Najnowsze wpisy, strona 4


lut 07 2006 Zbiegi
Komentarze: 1

M. studiowała razem ze mną na roku, była jedną z tych bliższych znajomych, ale nie do końca na stopie przyjacielskiej. Kiedy po trzecim roku pojechałam do Niemiec, ona wybrała Hiszpanię... Wpadając na święta i egzaminy do kraju, wpadałyśmy również na siebie... Potem było spotkanie w Madrycie w trakcie moich zasłużonych wakacji, tuż przed unijnym referendum i to piwo, które wypiłyśmy, bez złudzeń, ale na lekkim rauszu za akcesję i mobilizację rodaków. Ostatni raz widziałyśmy się w Warszawce, tuż po jej obronie i tuż przed moją. Minęły kolejne dwa lata – M. wróciła do „la vida madrileńa”, a ja po różnych przejściach wylądowałam w Afryce. I teraz dostaję od niej maila, że ma nową pracę, że szykuje się projekt i wyjazd do Windhoek. Wczoraj, nie dowierzając losowi, że naprawdę się znowu widzimy przegadałyśmy pół dnia, kaleczonym językiem ojczystym z domieszką hiszpańskiego, angielskiego i niemieckiego.
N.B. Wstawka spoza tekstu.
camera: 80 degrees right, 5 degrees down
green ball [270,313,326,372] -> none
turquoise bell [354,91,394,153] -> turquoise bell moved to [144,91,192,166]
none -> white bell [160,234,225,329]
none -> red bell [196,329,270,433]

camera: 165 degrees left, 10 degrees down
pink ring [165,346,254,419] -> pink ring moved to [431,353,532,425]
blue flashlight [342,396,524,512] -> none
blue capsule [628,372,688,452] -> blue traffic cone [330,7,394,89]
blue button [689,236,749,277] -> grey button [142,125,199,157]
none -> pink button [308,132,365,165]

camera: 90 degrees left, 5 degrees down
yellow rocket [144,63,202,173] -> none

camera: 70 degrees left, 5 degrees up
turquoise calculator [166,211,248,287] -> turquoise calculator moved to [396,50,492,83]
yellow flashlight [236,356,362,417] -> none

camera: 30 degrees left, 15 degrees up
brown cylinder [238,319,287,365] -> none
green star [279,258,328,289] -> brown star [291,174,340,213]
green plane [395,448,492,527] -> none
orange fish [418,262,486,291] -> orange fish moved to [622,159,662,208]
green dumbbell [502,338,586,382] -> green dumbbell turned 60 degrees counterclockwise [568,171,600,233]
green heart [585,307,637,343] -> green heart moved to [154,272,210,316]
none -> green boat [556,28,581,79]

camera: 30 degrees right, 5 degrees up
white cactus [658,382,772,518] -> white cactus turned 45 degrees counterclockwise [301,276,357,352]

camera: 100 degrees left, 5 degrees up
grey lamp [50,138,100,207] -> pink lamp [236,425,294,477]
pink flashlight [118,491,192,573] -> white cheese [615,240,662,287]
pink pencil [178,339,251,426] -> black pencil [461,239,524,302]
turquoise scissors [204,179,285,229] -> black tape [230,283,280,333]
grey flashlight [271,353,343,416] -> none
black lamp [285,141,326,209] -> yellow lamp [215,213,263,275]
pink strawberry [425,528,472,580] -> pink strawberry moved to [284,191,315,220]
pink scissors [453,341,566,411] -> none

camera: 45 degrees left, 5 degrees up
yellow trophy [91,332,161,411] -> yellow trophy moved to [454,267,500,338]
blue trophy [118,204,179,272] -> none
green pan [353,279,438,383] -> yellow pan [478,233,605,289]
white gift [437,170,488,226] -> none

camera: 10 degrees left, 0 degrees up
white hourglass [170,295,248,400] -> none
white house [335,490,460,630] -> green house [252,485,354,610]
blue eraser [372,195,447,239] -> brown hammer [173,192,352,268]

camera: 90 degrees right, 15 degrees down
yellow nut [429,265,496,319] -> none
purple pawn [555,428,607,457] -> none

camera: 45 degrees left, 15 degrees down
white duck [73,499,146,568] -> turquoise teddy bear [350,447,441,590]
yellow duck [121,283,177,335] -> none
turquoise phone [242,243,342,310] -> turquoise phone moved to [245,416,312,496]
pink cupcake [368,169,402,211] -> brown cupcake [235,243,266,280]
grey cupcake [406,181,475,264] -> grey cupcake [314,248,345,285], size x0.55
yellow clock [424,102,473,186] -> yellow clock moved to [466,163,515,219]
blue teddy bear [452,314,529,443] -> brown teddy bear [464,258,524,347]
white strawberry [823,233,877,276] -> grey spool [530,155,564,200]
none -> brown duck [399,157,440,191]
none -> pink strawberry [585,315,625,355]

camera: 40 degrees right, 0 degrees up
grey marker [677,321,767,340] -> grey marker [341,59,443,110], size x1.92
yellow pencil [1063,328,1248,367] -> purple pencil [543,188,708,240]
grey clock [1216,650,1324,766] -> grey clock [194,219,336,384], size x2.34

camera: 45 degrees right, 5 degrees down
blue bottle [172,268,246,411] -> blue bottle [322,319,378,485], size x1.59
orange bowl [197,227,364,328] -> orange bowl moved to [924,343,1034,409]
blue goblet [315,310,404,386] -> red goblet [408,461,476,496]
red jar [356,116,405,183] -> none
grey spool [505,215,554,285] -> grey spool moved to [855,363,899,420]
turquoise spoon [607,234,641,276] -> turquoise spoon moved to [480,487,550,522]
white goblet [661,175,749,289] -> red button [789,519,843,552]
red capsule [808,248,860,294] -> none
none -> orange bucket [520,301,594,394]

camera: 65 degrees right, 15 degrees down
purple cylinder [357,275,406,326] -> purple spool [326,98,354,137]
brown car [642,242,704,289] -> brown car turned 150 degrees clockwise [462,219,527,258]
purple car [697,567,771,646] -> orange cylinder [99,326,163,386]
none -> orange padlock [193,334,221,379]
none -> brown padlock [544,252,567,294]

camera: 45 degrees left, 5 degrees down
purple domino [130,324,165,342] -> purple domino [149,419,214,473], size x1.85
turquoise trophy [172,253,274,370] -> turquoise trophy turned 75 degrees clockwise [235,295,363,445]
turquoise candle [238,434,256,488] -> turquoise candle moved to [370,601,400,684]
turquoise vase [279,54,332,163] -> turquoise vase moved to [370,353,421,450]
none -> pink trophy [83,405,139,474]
Nad nami - niebo nad Afryką. Ale poza tym: o pracy, o życiu, o wyborach i kompromisach. O polityce i mężczyznach naszego życia (w tej kolejności, haha). O życiu w ojczyźnie i na obczyźnie. O niekompetentnych przełożonych. I o zbiegach okolicznościJ

PS. Naprawdę zaczął się sezon odwiedzin....

 

mycha : :
lut 06 2006 Pogoda - update
Komentarze: 2

Ciągle pada. African Summer mija bez upałów, bez słońca (może i lepiej bo skóra jeszcze nie doszła do siebie po zawieruchach południowoafrykańskich), za to za dużo wilgoci, ataki mrówek i komarów. Część Katutury stoi pod wodą, podobnie jak „patelnia” w Etoshy, w Rundu drogi zrobiły się nieprzejezdne, a Zambezi przekroczyła poziom krytyczny. Namibijczycy szczęśliwi, już tylko kilka kropel deszczu i wszyscy śmieją się od ucha do uchaJ Wypada się tylko przyłączyć...

 

mycha : :
sty 30 2006 Chmurzyska
Komentarze: 0

 Nad moim ogrodem.

 

mycha : :
sty 29 2006 Humor
Komentarze: 0

 

No tak, nie było mnie przez chwilę. Powody? Zły nastrój, o tak o, jakby to brzmiało na wschodzie Polski, do tego pół-służbowa podróż na północ do Lucii w ramach przygotowywania kolejnego eventu, deszcz i deszcz i deszcz, oraz powrót szefowej, której urlop nie posłużył na redukcję frustracji...Z jednego ważnego zadania zrobiło się kilka – miło, że chociaż big boss docenia moją nadpracowitość, do tego ciągłe przeziębienie (jest ZIMNO) i remont, który nagle przypomniał sobie o mojej części biura. W rezultacie nie mam pojęcia gdzie jest połowa moich akt, nie wspominając o komputerze... Mam nadzieję, że się znajdzie i to szybko.....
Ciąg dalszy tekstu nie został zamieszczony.